More continuity than change

Over the years, the Indian budget has ceased to be a mere statement of accounts and has also laid down the broad contours of economic policies to be followed. The NDA government assumed office less than two months before the >presentation of the budget with a promise to overhaul the economy. No doubt, the expectations from the Finance Minister have been unrealistically high. Not just the stock markets but practically everyone had been expecting him to deliver on the election promises of a paradigm shift to boost the economy. Arun Jaitley has done well to emphasise that the measures announced in the budget are only “the beginning of a journey towards a sustained growth of 7-8 per cent or above within the next 3-4 years along with macroeconomic stabilisation that includes lower levels of inflation, lesser fiscal deficit and a manageable current account deficit.” Those words, along with some robust but realistic budget targets and a wide range of allocations to diverse sectors, helped stabilise the markets and earned the Finance Minister appreciation for his maiden effort. Among the noteworthy measures are the move towards a friendlier and more stable tax regime, encouragement to FDI in critical sectors, the focus on infrastructure including power and roads, and the emphasis on removing obstacles to mining.

The challenge before the NDA government was to persist with fiscal consolidation while simultaneously creating more space for desperately needed public investment. The UPA government’s interim budget had set an overly ambitious >fiscal deficit target of 4.1 per cent for the current year. While acknowledging that it would be a daunting task in the backdrop of two years of low GDP growth and the subsidy burden among other factors, the government has retained the target. The fiscal deficit targets for the immediate future are even more challenging, at 3.6 per cent and 3 per cent for 2015-16 and 2016-17 respectively. The revenue deficit is slated to come down to below 3 per cent. Fiscal consolidation over the recent past has been achieved by reduction in expenditure rather than by revenue accretion. Even though the economy is yet to come out of the sub-5 per cent growth trajectory, the budget has targeted an ambitious 17 per cent growth in net tax revenues — from the revised estimate of Rs.8,36,026 crore in 2013-14 to Rs.9,77,258 crore by the year-end. Plan expenditure is budgeted at Rs.5,75,000 crore, an increase of 26.9 per cent over 2013-14. Non-Plan expenditure with additional provision for fertilizer subsidy is slated to go up to over Rs.12,19,892 crore, up from Rs.12,07,900 crore in the interim budget. As expected, the budget is depending heavily on public sector disinvestment to narrow the deficit. The target of over Rs.58,000 crore can be achieved only if the present high valuations in the stock markets continue for the remainder of this year. Recent SEBI rules mandating higher public shareholding for public sector undertakings will no doubt help the government. Expenditure control will remain a priority area. An Expenditure Management Commission to look into various aspects of expenditure reforms has been promised. Its interim report, to be submitted within a year, will be keenly watched.

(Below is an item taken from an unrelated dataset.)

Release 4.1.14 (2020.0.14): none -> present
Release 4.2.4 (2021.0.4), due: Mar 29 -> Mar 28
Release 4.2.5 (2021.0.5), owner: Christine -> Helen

Much was expected from the budget in rationalising subsidies. The Finance Minister has promised an overhaul of the entire subsidy regime including food and fertilizer subsidies at a future date. The budget has only made minor adjustments in >personal income tax , raising the tax exemption limit by Rs.50,000, from Rs.2 lakh to Rs.2.5 lakh in the case of individuals below 60 years of age, with corresponding increases for senior citizens. The investment limit under Section 80C of the Income Tax Act has been raised to Rs.1.5 lakh from Rs.1 lakh. The deduction limit on loan in respect of self-occupied housing property has been raised. A more conducive tax regime has been promised for infrastructure investment trusts and >real estate investment trusts. There have been no significant changes in indirect taxes either. The “sin” tax on cigarettes, cigars and other tobacco products has been increased. The service tax net is being widened. More than the changes in the rates, it is the emphasis on a friendlier tax regime that is both fair and certain that is noteworthy. The budget announcement on avoiding retrospective taxation is not as categorical as many industry bodies and tax consultants would have expected. The government, while retaining the retrospective changes made in 2012, has decided to get specific cases under the changes scrutinised before proceeding on them. The effort is to move towards a more stable and predictable taxation regime. A similar sentiment is behind the decision to enlarge the scope of advance ruling and generally tone up tax administration. The absence of a more definitive road map for Goods and Services Tax is understandable, but the Finance Minister’s commitment to pursuing it is to be welcomed.

>Foreign direct investment is being encouraged in a wide range of sectors including defence, insurance and real estate and in the development of smart cities. The MGNREGA, a flagship programme of the previous government, will be retained but oriented to works that are more productive, asset-creating and substantially linked to agriculture. Public-private partnerships in infrastructure will receive a boost. A new institution with a corpus of Rs.500 crore will help mainstream PPPs. Freeing infrastructure lending from the constraints of reserve requirements should bring additional resources into the infrastructure sector. While many more sectors are set to receive increased Plan allocations, the overall message of Budget 2014-15 is one of continuity. There has been no directional change, obviously on the reading that none was warranted.